The Trump administration on Friday asked the Supreme Court for permission to resume deportations of Venezuelan migrants to El Salvador under an 18th-century wartime law, per the AP. The emergency appeal to the high court follows a rejection of the administration's plea to the federal appeals court in Washington. By a 2-1 vote, a panel of appellate judges left in place an order temporarily prohibiting deportations of the migrants under the rarely used Alien Enemies Act. The Justice Department argued in court papers that federal courts shouldn't interfere with sensitive diplomatic negotiations. It also claimed that migrants should make their case in a federal court in Texas, where they are being detained.

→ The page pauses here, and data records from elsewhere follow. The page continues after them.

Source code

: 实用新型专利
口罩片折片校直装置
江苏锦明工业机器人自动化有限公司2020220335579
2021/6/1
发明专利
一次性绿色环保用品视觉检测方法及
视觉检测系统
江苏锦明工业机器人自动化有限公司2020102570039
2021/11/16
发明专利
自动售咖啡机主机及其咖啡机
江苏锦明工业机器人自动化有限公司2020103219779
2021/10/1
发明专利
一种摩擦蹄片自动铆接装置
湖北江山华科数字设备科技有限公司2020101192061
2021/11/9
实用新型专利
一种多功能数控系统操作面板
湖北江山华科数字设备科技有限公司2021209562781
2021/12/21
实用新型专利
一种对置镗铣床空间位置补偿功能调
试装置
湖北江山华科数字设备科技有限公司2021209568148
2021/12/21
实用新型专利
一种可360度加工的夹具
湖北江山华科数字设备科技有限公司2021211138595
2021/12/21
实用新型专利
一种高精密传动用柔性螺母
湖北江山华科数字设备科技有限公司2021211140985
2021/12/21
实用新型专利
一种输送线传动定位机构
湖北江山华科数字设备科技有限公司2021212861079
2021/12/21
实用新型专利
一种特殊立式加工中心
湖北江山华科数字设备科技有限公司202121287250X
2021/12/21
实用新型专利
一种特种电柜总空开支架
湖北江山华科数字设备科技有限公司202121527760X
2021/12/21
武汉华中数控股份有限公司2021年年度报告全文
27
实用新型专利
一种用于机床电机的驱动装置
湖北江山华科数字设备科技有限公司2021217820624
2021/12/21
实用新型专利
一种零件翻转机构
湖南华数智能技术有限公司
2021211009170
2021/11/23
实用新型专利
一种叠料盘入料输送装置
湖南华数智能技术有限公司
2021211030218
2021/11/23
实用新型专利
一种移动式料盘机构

The order temporarily blocking the deportations was issued by US District Judge James Boasberg, the chief judge at the federal courthouse in Washington. President Trump invoked the Alien Enemies Act for the first time since World War II to justify the deportation of hundreds of people under a presidential proclamation calling the Tren de Aragua gang an invading force. "Here, the district court's orders have rebuffed the President's judgments as to how to protect the Nation against foreign terrorist organizations and risk debilitating effects for delicate foreign negotiations," acting Solicitor General Sarah Harris wrote in the court filing.
Attorneys from the American Civil Liberties Union filed the lawsuit on behalf of five Venezuelan noncitizens who were being held in Texas, hours after the proclamation was made public. Boasberg imposed a temporary halt on deportations and ordered planeloads of Venezuelan immigrants to return to the US. That did not happen. The judge has since vowed to determine whether the government defied his order to turn the planes around. The administration has invoked a "state secrets privilege" and refused to give Boasberg any additional information about the deportations.